His eyes tired from looking, and all seemed to tremble and blur. He passed his hands in front of his face, and as he turned his head, the word SHELL seemed to jump from the tangled sequence of letters. He stared again, but couldn’t seem to find it. He carefully went over the list again. Wetting his finger in his water bowl, he spelled patterns on the floor, methodically going over the list again and again. The word wasn’t there. But he was sure he had seen it. Why that word? It seemed to mock him.

He looked again for the letters, then found only the first three, SHE, as before. No. That was not it. Then, at the third s, he found them again, each separated by a letter. SHELL. It was there. What else was there? He went back to the beginning, which he took to be THE, an easy clue to the fact that there was a code, then took every other letter as in the pattern. What came out was “The purpose of this shell too is to enh.” What shell? What of the rest?

Then he saw the two periods, one near the beginning, one nearer the end. Skipping the letters he had not used did no good. If periods were a clue, that meant to go backward. He began, but at that point the guardsmen took away the lamp, for it was by this times high night. Brudoer yelled for them to bring it back, shouting repeatedly, his voice resounding in the high cell, but he was plunged into darkness until the morning and had to crawl to his bed. He lay awake a long time pondering what Craydor might have meant. What shell? He thought ahead. In eight days he would again be taken from the cell. He was sure that Udge would try some pretext to put him back again.

Brudoer then began to wonder what he had missed in the letters of the, first cell. And he began to look forward to the third cell, though the thought of another whipping made him bead with sweat. He now had a secret—he alone with Craydor herself. Somehow that seemed momentous, and he stared and strained to see in the dark, knowing the faint gull image lay just over his head.

 

As she was chuckling again over the roll of “The Loves Of Aliyson,” Prope heard a crash from the direction of her small pantry. She sighed, rose, took her stick, and walked down the short hall to the room. Mall, her old servant, was on his knees, cleaning up the tea from a small crock he had dropped.

“Again! The best tea, I suppose?”

“No, not the best, but again I am sorry. I regret …”

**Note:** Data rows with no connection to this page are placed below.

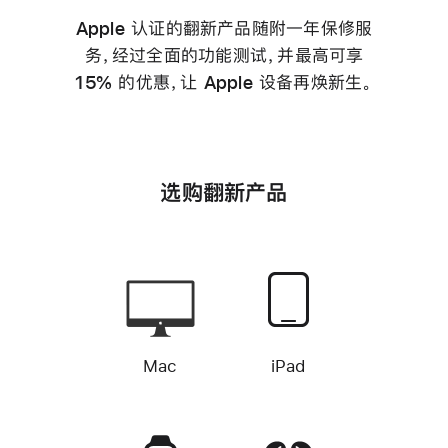
Apple 认证的翻新产品随附一年保修服
务，经过全面的功能测试，并最高可享
15% 的优惠，让 Apple 设备再焕新生。
选购翻新产品
Mac
iPad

Prope brought her stick down on his bent back with a solid whack. “Again!” she shrilled. “And again and again and again.” She whacked him with each word, then grew slightly faint with the effort and grasped the doorframe, panting.

“Are you all right, Turana?”

“Leave. Leave at once. When I am going out, you may come back and clean this. And don’t save that filthy tea.”

“Oh, no. Of course.” Mall squeezed by her, being careful not to touch her, and hobbled toward the outer door. With gritted teeth she watched his back then blew out the lamp he had left lit in the pantry, and, leaning on her stick, returned to the sitting room to look at her sand watch.